Porsche’s 1973 Carrera RS has become one of the most sought-after sports cars to emerge from the fabled German automaker. Having retired its hugely successful and Le Mans-winning Type 917 Prototype program of the late 1960s and early 1970s, Porsche needed another racing venue to further bolster its competition image. When the FIA created a new series for production-based sports cars, Porsche pounced on the opportunity. Not only would a successful racing program continue Porsche’s presence in competition, but it would also hopefully boost sales of its normal production cars as well.

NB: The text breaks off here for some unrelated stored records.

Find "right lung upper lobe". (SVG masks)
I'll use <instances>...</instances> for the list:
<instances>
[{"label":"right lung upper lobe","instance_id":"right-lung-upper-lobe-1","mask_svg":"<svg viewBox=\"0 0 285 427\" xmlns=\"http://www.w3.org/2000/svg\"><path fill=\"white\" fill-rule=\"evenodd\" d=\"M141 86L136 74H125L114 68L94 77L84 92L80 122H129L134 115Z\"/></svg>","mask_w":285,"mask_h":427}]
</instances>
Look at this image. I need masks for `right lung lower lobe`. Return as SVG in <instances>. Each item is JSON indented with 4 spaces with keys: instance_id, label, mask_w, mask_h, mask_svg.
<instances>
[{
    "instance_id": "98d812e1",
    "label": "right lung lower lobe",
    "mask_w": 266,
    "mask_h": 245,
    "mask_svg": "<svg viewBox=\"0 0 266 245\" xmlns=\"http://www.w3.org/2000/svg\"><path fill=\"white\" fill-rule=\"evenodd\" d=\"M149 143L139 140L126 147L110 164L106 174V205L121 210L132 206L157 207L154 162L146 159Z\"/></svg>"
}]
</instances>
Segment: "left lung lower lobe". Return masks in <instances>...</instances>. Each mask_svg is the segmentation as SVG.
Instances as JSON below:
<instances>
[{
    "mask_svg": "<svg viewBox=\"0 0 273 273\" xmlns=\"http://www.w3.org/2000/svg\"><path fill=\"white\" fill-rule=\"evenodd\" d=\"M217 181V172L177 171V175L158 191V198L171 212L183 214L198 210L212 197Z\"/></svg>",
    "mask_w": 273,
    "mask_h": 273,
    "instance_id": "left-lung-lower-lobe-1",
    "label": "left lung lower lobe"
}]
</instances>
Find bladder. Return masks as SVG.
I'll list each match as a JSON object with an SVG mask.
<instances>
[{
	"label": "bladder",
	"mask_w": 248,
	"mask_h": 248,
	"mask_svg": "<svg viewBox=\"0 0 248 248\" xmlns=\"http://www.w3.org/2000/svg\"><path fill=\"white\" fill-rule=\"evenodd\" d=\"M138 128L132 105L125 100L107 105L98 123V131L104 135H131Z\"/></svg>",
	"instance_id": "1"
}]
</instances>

The goal was to prepare an all-out campaign in the new European Grand Touring Championship Group 5 with a 911-based model called the RSR. To meet the FIA’s production requirements, Porsche would have to construct at least 500 examples of a Group 4-legal model with a 2.7-litre engine that could be enlarged to the Group 5 maximum of 3.0 litres.

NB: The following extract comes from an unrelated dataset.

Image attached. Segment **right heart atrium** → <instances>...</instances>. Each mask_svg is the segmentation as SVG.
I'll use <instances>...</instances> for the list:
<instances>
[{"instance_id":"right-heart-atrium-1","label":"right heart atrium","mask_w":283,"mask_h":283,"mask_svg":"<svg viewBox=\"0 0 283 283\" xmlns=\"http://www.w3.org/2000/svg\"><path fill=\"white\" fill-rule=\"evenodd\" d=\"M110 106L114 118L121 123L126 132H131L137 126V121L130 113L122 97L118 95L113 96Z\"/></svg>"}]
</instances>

Using the 911 S coupé as a starting point, the Competition department created two different versions of the Carrera RS. The Sport model, also known as the Lightweight (option M471), was intended for competition use and would be largely stripped of its interior. The Touring version (M472) offered some of the Lightweight’s features but was much more civilized and trimmed for comfortable road use. Many were also equipped from the factory with 911 S accoutrements, including sunroofs, full carpeting, and an entertainment system; some also featured air conditioning.
The basis of the car was the 190-horsepower, 2.4-litre engine, but it was enlarged to 2.7 litres through the utilization of new 90-millimeter cylinders, and its bores had been coated with a new low-friction material called Nikasil, which has since become commonly used in high-performance cars. The engine was equipped with the reliable Bosch mechanical fuel injection and could develop 210 horsepower at 6,300 rpm. Torque was a strong 188 foot-pounds at 5,100 rpm. The suspension was also upgraded, and the wheel arches were broadened six inches at the front and seven inches at the rear to fit wider lightweight Fuchs wheels. However, the Carrera RS’s most defining feature was its burzel (ducktail) rear spoiler. Finally, its curb weight was reduced to a feather-light 2,370 pounds, which only added to the car’s performance. Needless to say, this was a very quick car. It was capable of sprinting from 0–60 in just 5.5 seconds and reaching a top speed of 150 mph, which are impressive figures, even when compared to modern production cars.
When the prototype was shown to the company’s directors, Porsche’s Sales department declared that the company could never sell 500 examples of this expensive homologation special. However, Competition department head Ernst Fuhrmann thankfully prevailed, and when the Carrera RS made its public debut at the 1972 Paris Auto Show, orders flooded in. Porsche not only sold that first series of 500, but also a second series—and then a third. While most were delivered in Grand Prix White with contrasting “Carrera” graphics, the cars were also offered in Porsche’s eye-catching and popular “Jelly Bean” colours.
By the time production ceased, 1,590 examples had been built: 1,308 road-ready Touring models, 200 Lightweights, 17 RSH prototype and development cars, and 55 RSRs.